Goal of the exercise: In the benchmark write-up below, which method does the setup of Benchmark #2 use to create the data?

Selected extract:
Unexpected discovery
You might already noticed the reason why benchmark results are so close 🙂 If not let’s take another look at the benchmark setup:
// ... [GlobalSetup] public void Setup() { this.data = new int[this.N]; } // ...
Here we initialize sequence with int[]
array. As was mentioned previously all arrays are descendants of System.Array
class which does implement ICollection<T>
interface.
So both ToArray
and ToList
methods basically do the same thing:
// ... var array = new T[collection.Count]; collection.CopyTo(array, 0); // ...
While this isn’t quite what one can expect from benchmark it is always important to know the edge cases.
Benchmark #2
Let’s modify the benchmark to use Enumerable.Range
method:
// ... [GlobalSetup] public void Setup() { this.data = Enumerable.Range(0, this.N); } // ...
Executing this new benchmark on my machine produces the following results:
Method | N | Mean | Gen 0 | Gen 1 | Allocated |
---|---|---|---|---|---|
ToArray | 10 | 15.56 ns | 0.0153 | – | 64 B |
ToList | 10 | 31.97 ns | 0.0229 | – | 96 B |
ToArray | 100 | 87.93 ns | 0.1013 | – | 424 B |
ToList | 100 | 176.19 ns | 0.1090 | – | 456 B |
ToArray | 1000 | 771.31 ns | 0.9613 | – | 4024 B |
ToList | 1000 | 1,568.32 ns | 0.9689 | – | 4056 B |
ToArray | 10000 | 7,296.05 ns | 9.5215 | 0.0076 | 40024 B |
ToList | 10000 | 15,276.89 ns | 9.5215 | 0.0153 | 40056 B |
Wooow! These results looks amazing! Do you feel this? The feeling of uncovered conspiracy theory? 🙂
Before starting the celebration… Have you noticed one very strange thing in these results?
Here is a union of two tables where (#1 are the results of the first benchmark and #2 are the results of current benchmark):
Method | N | (#1) Mean | (#2) Mean | (#1) Allocated | (#2) Allocated |
---|---|---|---|---|---|
ToArray | 10 | 49.527 ns | 15.56 ns | 64 B | 64 B |
ToList | 10 | 45.850 ns | 31.97 ns | 96 B | 96 B |
ToArray | 100 | 82.490 ns | 87.93 ns | 424 B | 424 B |
ToList | 100 | 78.811 ns | 176.19 ns | 456 B | 456 B |
ToArray | 1000 | 324.100 ns | 771.31 ns | 4024 B | 4024 B |
ToList | 1000 | 321.039 ns | 1,568.32 ns | 4056 B | 4056 B |
ToArray | 10000 | 3,223.046 ns | 7,296.05 ns | 40024 B | 40024 B |
ToList | 10000 | 3,278.019 ns | 15,276.89 ns | 40056 B | 40056 B |
Can you see it? Both benchmarks allocate absolutely the same amount of memory. This is suspicious because in “benchmark #1” we were allocating fixed size array for the entire input sequence which is a by the way a bare minimum of memory we could use to store the sequence, so any extra allocation (which definitely should happen in “benchmark #2”) should make a difference.

Data excerpt:
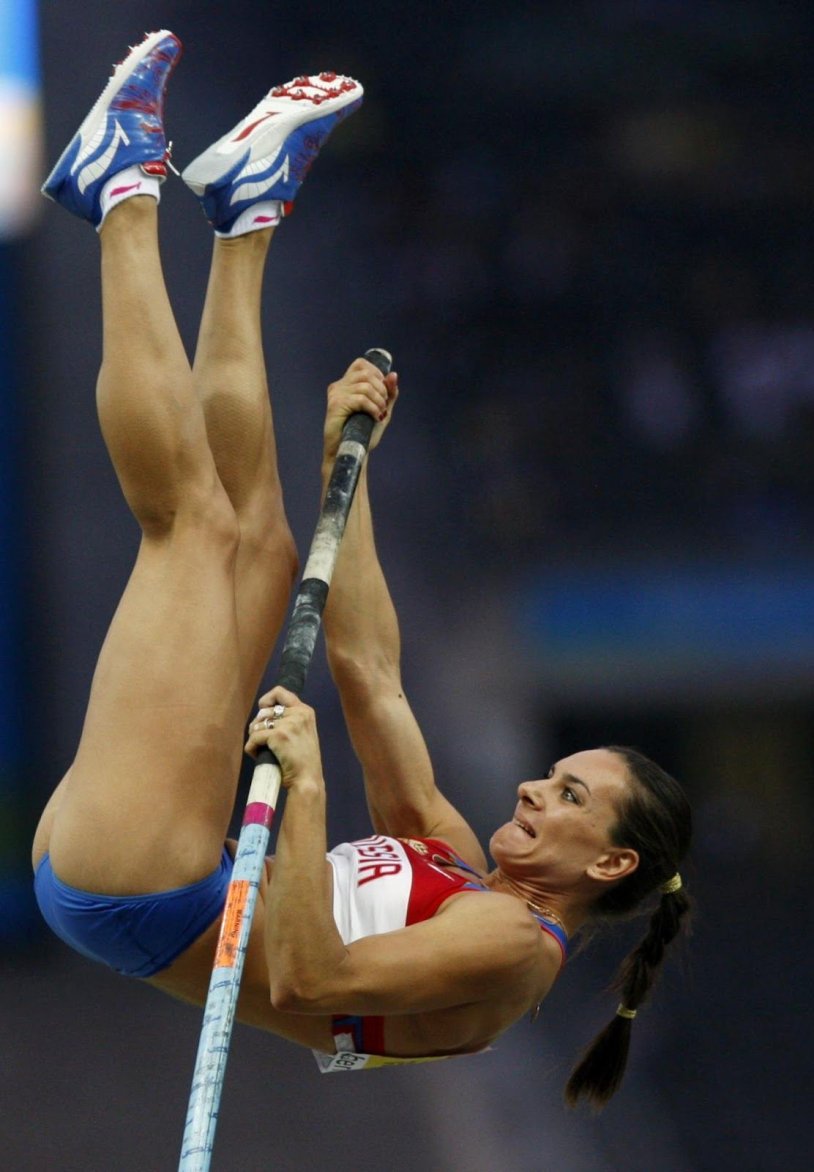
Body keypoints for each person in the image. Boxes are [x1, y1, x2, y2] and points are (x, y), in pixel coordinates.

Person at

The completed task: Enumerable.Range